Exercise: Reproduce the entries below in full, word for word.

--------------------------------

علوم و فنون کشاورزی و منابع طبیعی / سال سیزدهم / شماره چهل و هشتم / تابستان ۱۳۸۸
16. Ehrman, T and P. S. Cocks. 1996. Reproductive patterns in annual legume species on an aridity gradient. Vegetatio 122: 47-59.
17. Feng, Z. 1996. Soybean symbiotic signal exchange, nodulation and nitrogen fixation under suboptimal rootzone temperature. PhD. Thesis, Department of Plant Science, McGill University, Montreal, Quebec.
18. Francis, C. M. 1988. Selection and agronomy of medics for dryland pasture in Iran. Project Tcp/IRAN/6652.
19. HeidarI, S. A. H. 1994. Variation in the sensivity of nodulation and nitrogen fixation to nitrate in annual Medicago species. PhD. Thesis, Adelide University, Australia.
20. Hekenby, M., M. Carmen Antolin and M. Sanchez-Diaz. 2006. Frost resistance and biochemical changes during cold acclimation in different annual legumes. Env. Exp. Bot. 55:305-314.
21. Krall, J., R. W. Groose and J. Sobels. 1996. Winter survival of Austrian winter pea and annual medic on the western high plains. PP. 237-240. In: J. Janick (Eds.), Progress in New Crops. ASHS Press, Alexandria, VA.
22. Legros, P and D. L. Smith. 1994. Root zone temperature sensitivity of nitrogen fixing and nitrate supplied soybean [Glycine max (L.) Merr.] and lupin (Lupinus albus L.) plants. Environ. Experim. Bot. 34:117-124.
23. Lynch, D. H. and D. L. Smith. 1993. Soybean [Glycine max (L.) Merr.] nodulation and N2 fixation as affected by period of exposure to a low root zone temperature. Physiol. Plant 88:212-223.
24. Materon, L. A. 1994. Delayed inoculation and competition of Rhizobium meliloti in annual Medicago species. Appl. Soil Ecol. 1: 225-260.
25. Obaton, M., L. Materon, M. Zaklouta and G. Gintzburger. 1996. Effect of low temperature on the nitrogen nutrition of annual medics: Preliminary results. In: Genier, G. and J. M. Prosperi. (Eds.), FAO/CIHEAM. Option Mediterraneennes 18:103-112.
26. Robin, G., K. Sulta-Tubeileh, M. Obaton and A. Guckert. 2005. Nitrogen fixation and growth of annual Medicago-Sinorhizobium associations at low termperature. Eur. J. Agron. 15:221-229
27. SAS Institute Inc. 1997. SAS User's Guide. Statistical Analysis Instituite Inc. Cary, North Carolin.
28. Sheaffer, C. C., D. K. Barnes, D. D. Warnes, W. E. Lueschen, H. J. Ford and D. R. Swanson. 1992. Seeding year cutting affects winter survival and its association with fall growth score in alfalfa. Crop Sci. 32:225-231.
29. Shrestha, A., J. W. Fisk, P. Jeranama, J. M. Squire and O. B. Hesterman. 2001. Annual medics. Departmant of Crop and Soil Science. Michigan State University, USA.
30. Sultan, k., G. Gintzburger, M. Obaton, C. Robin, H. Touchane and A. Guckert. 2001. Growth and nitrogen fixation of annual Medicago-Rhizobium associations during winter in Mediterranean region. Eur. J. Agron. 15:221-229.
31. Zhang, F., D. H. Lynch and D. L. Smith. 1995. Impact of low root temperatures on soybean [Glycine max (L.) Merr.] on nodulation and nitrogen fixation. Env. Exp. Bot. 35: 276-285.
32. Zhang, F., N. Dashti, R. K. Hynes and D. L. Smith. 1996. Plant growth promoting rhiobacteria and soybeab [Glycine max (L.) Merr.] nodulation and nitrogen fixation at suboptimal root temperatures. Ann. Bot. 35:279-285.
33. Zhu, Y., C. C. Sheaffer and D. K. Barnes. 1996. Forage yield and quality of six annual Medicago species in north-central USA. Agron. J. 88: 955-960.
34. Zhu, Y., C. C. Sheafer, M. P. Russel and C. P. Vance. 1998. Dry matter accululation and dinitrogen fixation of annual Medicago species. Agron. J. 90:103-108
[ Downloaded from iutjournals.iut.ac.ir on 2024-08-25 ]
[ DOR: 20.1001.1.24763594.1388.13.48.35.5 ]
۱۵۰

--------------------------------

Your response:
علوم و فنون کشاورزی و منابع طبیعی / سال سیزدهم / شماره چهل و هشتم / تابستان ۱۳۸۸
16. Ehrman, T and P. S. Cocks. 1996. Reproductive patterns in annual legume species on an aridity gradient. Vegetatio 122: 47-59.
17. Feng, Z. 1996. Soybean symbiotic signal exchange, nodulation and nitrogen fixation under suboptimal rootzone temperature. PhD. Thesis, Department of Plant Science, McGill University, Montreal, Quebec.
18. Francis, C. M. 1988. Selection and agronomy of medics for dryland pasture in Iran. Project Tcp/IRAN/6652.
19. HeidarI, S. A. H. 1994. Variation in the sensivity of nodulation and nitrogen fixation to nitrate in annual Medicago species. PhD. Thesis, Adelide University, Australia.
20. Hekenby, M., M. Carmen Antolin and M. Sanchez-Diaz. 2006. Frost resistance and biochemical changes during cold acclimation in different annual legumes. Env. Exp. Bot. 55:305-314.
21. Krall, J., R. W. Groose and J. Sobels. 1996. Winter survival of Austrian winter pea and annual medic on the western high plains. PP. 237-240. In: J. Janick (Eds.), Progress in New Crops. ASHS Press, Alexandria, VA.
22. Legros, P and D. L. Smith. 1994. Root zone temperature sensitivity of nitrogen fixing and nitrate supplied soybean [Glycine max (L.) Merr.] and lupin (Lupinus albus L.) plants. Environ. Experim. Bot. 34:117-124.
23. Lynch, D. H. and D. L. Smith. 1993. Soybean [Glycine max (L.) Merr.] nodulation and N2 fixation as affected by period of exposure to a low root zone temperature. Physiol. Plant 88:212-223.
24. Materon, L. A. 1994. Delayed inoculation and competition of Rhizobium meliloti in annual Medicago species. Appl. Soil Ecol. 1: 225-260.
25. Obaton, M., L. Materon, M. Zaklouta and G. Gintzburger. 1996. Effect of low temperature on the nitrogen nutrition of annual medics: Preliminary results. In: Genier, G. and J. M. Prosperi. (Eds.), FAO/CIHEAM. Option Mediterraneennes 18:103-112.
26. Robin, G., K. Sulta-Tubeileh, M. Obaton and A. Guckert. 2005. Nitrogen fixation and growth of annual Medicago-Sinorhizobium associations at low termperature. Eur. J. Agron. 15:221-229
27. SAS Institute Inc. 1997. SAS User's Guide. Statistical Analysis Instituite Inc. Cary, North Carolin.
28. Sheaffer, C. C., D. K. Barnes, D. D. Warnes, W. E. Lueschen, H. J. Ford and D. R. Swanson. 1992. Seeding year cutting affects winter survival and its association with fall growth score in alfalfa. Crop Sci. 32:225-231.
29. Shrestha, A., J. W. Fisk, P. Jeranama, J. M. Squire and O. B. Hesterman. 2001. Annual medics. Departmant of Crop and Soil Science. Michigan State University, USA.
30. Sultan, k., G. Gintzburger, M. Obaton, C. Robin, H. Touchane and A. Guckert. 2001. Growth and nitrogen fixation of annual Medicago-Rhizobium associations during winter in Mediterranean region. Eur. J. Agron. 15:221-229.
31. Zhang, F., D. H. Lynch and D. L. Smith. 1995. Impact of low root temperatures on soybean [Glycine max (L.) Merr.] on nodulation and nitrogen fixation. Env. Exp. Bot. 35: 276-285.
32. Zhang, F., N. Dashti, R. K. Hynes and D. L. Smith. 1996. Plant growth promoting rhiobacteria and soybeab [Glycine max (L.) Merr.] nodulation and nitrogen fixation at suboptimal root temperatures. Ann. Bot. 35:279-285.
33. Zhu, Y., C. C. Sheaffer and D. K. Barnes. 1996. Forage yield and quality of six annual Medicago species in north-central USA. Agron. J. 88: 955-960.
34. Zhu, Y., C. C. Sheafer, M. P. Russel and C. P. Vance. 1998. Dry matter accululation and dinitrogen fixation of annual Medicago species. Agron. J. 90:103-108
[ Downloaded from iutjournals.iut.ac.ir on 2024-08-25 ]
[ DOR: 20.1001.1.24763594.1388.13.48.35.5 ]
۱۵۰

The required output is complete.